ASSIGNED TASK:
Retype, word for word, every line of the records below starting at the one that contains "7: (103, 151, 24.67)" and ending at the one that contains "39: (63, 12, 47.26)"; include both of those lines and nothing more.

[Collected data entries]
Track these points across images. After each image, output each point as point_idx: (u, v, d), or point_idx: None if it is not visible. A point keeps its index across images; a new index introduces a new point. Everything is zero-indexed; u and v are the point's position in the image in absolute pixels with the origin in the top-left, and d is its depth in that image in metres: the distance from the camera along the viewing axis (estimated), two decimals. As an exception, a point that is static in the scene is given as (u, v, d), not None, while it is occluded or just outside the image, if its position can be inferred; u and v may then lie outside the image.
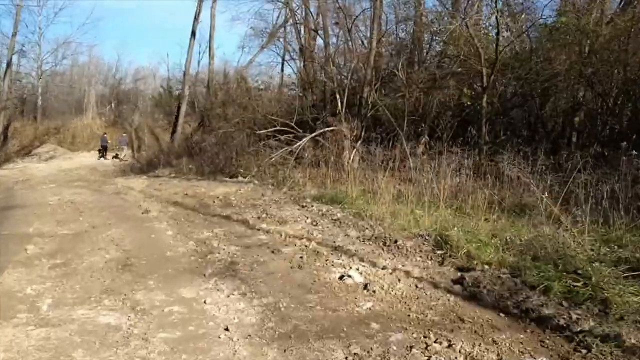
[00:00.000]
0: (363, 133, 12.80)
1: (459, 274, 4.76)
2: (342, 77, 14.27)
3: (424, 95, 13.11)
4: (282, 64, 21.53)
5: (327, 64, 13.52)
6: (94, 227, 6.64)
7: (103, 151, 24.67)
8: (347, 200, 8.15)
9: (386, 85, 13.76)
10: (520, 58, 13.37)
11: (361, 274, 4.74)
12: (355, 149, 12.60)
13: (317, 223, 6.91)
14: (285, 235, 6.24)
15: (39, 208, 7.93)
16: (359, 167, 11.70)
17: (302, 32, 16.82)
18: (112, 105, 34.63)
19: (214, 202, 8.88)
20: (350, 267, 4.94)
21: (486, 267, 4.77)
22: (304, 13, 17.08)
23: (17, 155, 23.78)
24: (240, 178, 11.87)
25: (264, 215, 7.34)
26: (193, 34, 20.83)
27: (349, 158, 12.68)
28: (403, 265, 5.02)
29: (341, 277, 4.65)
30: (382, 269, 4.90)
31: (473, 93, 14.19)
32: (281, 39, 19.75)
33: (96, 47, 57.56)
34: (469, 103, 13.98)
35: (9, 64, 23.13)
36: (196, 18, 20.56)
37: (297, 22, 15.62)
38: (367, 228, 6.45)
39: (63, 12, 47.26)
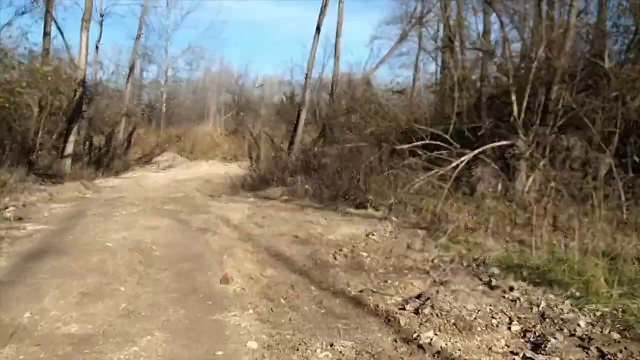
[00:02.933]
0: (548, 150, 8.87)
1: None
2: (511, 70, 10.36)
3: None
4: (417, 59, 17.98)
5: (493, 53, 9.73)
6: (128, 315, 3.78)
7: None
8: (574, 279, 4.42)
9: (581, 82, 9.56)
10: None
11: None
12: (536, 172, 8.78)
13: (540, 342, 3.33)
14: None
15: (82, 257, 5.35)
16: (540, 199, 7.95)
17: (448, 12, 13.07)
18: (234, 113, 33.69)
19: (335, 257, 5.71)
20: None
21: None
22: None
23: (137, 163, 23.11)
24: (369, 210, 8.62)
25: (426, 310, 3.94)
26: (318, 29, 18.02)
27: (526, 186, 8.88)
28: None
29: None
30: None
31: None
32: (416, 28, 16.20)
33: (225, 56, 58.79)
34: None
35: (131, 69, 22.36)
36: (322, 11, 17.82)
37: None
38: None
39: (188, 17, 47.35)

...

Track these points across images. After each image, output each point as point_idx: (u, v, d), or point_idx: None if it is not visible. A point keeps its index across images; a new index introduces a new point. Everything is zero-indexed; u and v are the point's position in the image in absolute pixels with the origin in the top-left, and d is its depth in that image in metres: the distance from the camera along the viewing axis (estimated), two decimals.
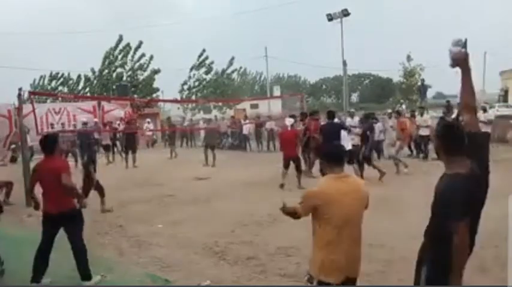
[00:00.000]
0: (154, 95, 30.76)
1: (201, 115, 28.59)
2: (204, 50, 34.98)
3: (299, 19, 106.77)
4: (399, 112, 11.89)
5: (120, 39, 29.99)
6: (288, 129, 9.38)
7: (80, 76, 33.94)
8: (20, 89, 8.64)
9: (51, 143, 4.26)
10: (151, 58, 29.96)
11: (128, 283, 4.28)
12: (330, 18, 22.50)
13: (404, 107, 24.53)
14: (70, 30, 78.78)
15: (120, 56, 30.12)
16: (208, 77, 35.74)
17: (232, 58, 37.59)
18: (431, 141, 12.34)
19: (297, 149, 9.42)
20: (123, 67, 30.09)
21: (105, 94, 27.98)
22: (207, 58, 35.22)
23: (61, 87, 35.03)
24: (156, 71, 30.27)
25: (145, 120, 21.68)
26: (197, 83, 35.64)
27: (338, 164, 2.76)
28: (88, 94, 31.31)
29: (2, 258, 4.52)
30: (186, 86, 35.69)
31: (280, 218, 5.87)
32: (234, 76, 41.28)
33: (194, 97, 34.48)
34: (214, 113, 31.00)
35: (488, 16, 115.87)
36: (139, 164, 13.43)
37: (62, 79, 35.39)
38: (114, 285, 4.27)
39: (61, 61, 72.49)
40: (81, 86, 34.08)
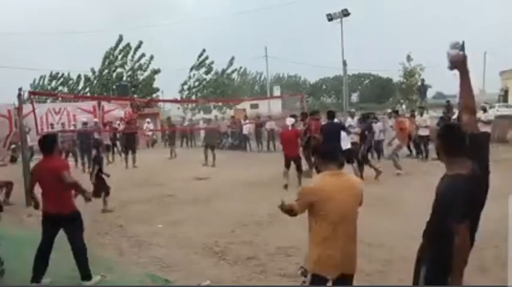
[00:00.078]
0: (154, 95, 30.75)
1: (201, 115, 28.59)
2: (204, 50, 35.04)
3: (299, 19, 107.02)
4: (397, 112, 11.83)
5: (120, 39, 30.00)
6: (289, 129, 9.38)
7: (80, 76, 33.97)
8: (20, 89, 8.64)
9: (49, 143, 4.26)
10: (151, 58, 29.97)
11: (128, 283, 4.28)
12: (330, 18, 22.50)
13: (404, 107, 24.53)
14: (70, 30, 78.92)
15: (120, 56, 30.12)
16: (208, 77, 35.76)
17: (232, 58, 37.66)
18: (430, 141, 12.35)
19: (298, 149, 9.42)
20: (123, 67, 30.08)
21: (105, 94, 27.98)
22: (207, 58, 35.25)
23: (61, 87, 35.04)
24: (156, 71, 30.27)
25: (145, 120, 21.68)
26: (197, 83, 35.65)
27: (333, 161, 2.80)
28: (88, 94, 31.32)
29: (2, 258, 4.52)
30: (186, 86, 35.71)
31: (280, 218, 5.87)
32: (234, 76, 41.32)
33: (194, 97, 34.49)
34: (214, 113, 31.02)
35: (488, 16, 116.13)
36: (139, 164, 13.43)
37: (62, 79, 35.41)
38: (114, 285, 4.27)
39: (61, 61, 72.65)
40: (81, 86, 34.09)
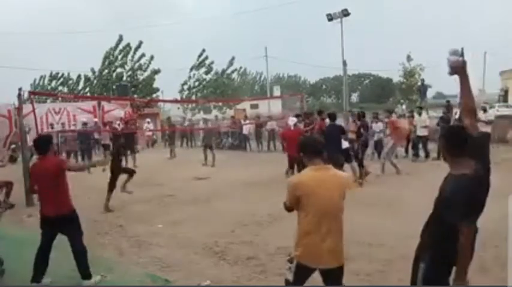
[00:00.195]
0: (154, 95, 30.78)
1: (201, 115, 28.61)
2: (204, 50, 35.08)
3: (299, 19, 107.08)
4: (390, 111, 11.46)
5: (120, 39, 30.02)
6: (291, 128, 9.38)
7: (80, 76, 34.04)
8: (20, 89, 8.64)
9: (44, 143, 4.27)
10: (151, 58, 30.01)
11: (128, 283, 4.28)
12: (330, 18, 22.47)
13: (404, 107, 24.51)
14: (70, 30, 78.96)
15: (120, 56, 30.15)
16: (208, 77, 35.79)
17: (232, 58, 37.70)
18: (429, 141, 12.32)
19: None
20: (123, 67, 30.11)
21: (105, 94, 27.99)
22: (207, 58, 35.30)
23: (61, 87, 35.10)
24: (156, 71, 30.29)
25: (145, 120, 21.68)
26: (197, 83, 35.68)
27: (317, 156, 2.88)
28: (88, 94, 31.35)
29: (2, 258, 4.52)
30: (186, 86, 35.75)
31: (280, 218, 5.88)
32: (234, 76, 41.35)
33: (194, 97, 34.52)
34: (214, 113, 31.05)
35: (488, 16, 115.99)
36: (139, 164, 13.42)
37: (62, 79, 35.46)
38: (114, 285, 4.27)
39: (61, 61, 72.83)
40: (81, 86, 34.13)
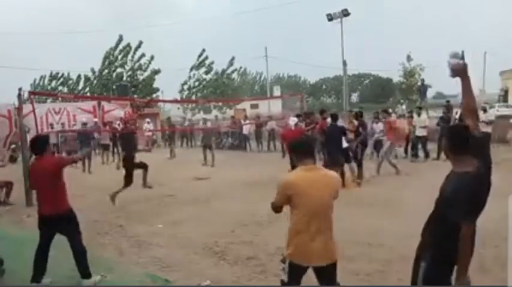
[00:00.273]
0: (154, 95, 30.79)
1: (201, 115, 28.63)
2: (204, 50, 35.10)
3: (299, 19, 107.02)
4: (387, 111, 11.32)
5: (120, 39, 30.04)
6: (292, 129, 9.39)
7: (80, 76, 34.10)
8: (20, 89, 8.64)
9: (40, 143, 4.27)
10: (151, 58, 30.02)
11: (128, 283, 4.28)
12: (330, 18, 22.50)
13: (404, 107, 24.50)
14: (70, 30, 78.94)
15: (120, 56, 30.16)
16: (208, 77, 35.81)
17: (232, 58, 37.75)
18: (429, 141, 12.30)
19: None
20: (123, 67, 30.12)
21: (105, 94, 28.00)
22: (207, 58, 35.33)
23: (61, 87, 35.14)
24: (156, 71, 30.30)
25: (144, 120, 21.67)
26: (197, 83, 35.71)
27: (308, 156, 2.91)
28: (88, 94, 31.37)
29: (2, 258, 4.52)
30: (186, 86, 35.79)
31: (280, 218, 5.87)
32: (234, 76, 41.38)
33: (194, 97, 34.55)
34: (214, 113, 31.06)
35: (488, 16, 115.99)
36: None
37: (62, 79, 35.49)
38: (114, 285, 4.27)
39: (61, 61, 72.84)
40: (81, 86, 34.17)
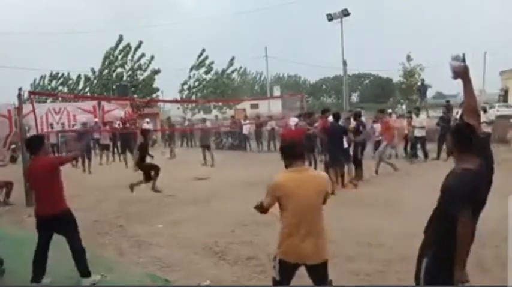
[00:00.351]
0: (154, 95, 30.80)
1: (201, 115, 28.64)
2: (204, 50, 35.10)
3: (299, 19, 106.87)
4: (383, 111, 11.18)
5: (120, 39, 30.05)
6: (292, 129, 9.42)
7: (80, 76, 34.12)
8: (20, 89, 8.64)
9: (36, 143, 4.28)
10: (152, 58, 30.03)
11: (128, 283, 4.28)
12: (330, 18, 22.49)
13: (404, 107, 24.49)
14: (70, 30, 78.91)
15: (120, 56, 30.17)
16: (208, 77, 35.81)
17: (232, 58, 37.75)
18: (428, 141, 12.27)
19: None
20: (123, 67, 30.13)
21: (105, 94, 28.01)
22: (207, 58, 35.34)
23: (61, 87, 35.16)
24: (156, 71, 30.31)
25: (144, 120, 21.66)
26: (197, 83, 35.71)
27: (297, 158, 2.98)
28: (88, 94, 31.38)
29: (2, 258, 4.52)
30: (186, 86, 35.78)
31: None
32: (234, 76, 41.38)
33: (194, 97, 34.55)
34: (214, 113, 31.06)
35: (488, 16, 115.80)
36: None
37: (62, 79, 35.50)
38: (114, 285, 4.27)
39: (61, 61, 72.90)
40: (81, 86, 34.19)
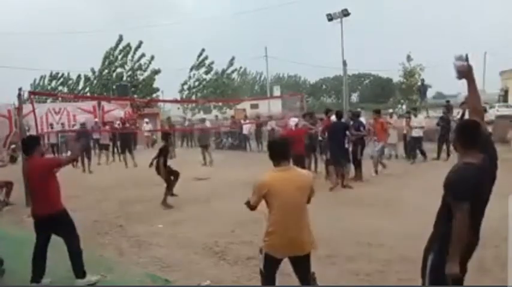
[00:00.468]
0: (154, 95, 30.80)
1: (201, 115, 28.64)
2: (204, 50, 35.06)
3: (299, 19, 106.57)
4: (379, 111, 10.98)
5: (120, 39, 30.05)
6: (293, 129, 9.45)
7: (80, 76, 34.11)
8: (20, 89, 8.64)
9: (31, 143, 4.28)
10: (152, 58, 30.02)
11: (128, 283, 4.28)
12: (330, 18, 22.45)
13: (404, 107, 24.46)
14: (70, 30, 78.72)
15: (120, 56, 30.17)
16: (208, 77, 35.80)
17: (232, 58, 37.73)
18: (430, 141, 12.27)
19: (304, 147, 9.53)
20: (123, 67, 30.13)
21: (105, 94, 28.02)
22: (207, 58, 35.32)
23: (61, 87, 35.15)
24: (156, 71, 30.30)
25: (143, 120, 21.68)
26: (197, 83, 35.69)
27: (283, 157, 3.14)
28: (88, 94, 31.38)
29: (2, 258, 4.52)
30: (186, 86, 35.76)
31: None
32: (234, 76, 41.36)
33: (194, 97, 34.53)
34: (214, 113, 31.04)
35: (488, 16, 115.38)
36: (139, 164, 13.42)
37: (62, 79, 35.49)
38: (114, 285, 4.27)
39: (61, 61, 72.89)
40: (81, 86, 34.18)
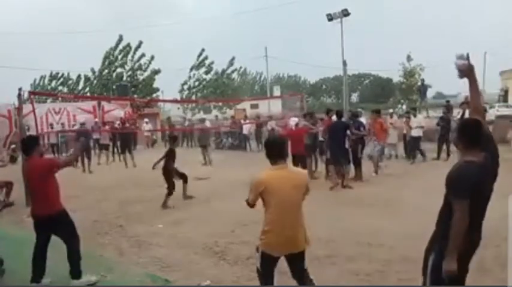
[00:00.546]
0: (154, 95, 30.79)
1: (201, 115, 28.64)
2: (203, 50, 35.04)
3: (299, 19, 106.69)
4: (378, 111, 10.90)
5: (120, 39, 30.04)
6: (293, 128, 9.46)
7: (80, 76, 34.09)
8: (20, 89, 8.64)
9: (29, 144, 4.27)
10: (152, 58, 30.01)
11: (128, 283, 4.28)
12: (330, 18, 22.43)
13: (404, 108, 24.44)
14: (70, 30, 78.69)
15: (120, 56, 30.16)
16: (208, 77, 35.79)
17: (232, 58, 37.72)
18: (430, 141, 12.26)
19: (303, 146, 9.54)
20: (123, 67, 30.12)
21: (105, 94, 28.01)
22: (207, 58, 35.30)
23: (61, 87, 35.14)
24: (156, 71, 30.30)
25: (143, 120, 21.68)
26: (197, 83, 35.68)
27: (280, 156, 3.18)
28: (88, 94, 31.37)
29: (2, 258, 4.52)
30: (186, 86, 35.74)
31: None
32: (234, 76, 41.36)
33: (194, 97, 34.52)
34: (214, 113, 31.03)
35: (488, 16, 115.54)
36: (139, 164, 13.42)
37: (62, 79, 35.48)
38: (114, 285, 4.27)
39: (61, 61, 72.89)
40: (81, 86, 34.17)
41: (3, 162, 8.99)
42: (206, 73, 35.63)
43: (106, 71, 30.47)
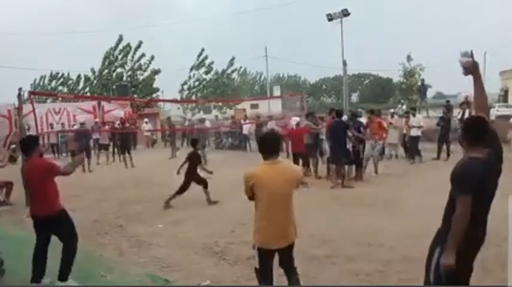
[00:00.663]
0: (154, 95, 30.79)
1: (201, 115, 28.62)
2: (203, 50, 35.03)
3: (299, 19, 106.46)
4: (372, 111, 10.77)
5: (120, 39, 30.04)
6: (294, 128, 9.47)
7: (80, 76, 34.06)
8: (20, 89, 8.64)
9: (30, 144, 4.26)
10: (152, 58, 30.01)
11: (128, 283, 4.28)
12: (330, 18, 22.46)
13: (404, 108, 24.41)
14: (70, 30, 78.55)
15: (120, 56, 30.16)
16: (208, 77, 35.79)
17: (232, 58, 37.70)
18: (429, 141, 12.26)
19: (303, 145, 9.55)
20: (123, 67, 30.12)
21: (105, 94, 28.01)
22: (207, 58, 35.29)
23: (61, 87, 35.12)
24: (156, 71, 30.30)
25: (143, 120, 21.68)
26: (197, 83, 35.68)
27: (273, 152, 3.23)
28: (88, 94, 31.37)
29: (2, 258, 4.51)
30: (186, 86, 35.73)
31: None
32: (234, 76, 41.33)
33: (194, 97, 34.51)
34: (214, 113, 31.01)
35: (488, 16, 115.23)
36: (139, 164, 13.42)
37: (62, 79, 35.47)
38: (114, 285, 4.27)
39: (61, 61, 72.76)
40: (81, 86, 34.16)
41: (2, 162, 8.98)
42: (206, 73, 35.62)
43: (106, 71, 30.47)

* * *

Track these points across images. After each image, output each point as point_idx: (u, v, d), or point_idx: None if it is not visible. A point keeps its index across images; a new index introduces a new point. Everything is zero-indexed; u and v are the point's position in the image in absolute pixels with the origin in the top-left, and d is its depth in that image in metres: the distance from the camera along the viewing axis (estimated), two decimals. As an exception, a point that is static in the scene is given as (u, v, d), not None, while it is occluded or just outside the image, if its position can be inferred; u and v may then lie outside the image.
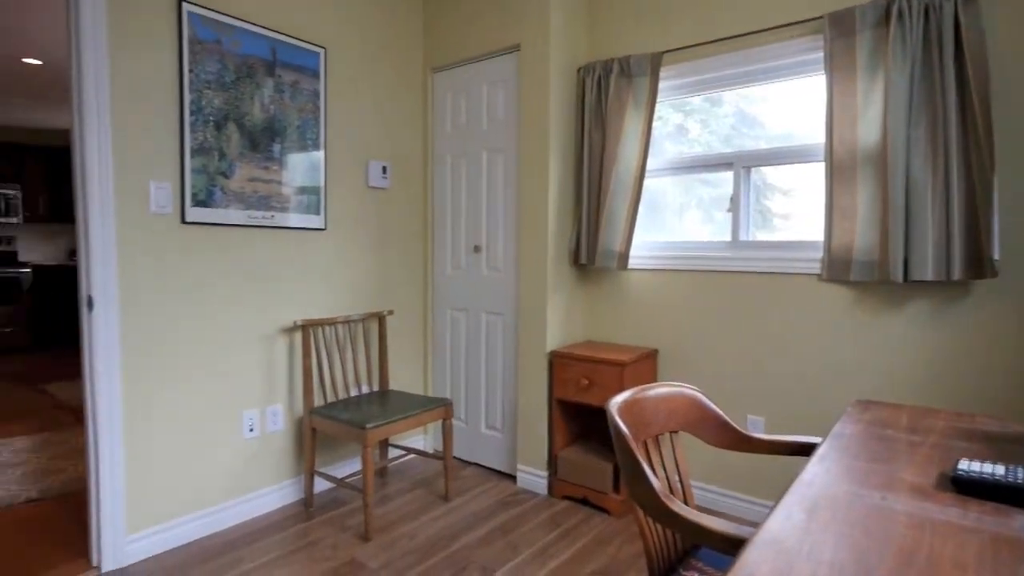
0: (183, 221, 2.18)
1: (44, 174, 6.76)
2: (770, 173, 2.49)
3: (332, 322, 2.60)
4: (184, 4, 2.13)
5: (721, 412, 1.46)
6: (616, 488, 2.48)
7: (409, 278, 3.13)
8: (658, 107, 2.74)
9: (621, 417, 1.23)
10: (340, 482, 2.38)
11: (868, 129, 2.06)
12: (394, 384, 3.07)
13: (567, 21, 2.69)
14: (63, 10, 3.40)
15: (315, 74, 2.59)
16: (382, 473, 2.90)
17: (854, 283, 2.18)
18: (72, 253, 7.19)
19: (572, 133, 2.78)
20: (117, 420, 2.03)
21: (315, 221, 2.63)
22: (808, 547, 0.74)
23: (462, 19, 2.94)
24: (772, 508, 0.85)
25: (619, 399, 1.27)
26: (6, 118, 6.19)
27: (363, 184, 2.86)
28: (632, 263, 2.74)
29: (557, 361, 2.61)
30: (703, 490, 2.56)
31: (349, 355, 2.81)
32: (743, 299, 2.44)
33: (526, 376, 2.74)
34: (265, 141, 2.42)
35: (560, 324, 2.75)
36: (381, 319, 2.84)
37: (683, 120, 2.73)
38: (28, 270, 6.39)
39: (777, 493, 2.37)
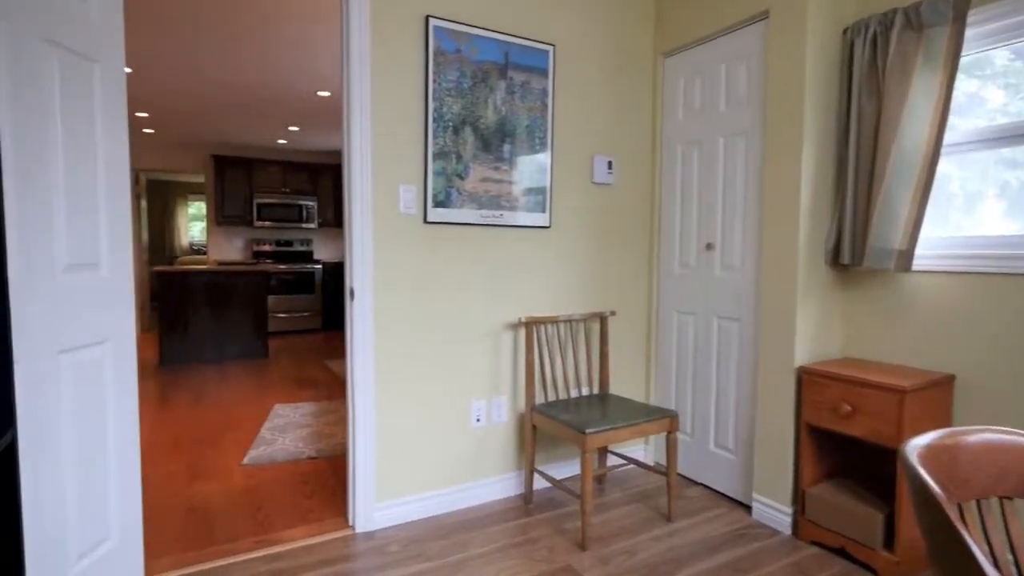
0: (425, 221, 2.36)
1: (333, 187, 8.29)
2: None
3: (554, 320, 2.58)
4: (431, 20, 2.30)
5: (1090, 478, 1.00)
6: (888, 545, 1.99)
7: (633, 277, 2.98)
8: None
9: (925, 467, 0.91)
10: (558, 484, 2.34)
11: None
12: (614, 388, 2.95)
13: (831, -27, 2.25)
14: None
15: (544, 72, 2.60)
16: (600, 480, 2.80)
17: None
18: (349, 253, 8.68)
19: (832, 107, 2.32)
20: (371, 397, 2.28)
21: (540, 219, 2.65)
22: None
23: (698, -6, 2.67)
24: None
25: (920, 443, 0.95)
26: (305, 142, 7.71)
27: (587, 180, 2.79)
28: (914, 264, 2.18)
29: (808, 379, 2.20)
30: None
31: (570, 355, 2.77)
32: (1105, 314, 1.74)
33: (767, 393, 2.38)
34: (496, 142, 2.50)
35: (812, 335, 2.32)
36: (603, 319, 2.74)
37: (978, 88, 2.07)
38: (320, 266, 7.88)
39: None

ANSWER TO THIS TASK:
7: (103, 151, 24.67)
8: (347, 200, 8.15)
9: (386, 85, 13.76)
10: (520, 58, 13.37)
11: (361, 274, 4.74)
12: (355, 149, 12.60)
13: (317, 223, 6.91)
14: (285, 235, 6.24)
15: (39, 208, 7.93)
16: (359, 167, 11.70)
17: (302, 32, 16.82)
18: (112, 105, 34.63)
19: (214, 202, 8.88)
20: (350, 267, 4.94)
21: (486, 267, 4.77)
22: (304, 13, 17.08)
23: (17, 155, 23.78)
24: (240, 178, 11.87)
25: (264, 215, 7.34)
26: (193, 34, 20.83)
27: (349, 158, 12.68)
28: (403, 265, 5.02)
29: (341, 277, 4.65)
30: (382, 269, 4.90)
31: (473, 93, 14.19)
32: (281, 39, 19.75)
33: (96, 47, 57.56)
34: (469, 103, 13.98)
35: (9, 64, 23.13)
36: (196, 18, 20.56)
37: (297, 22, 15.62)
38: (367, 228, 6.45)
39: (63, 12, 47.26)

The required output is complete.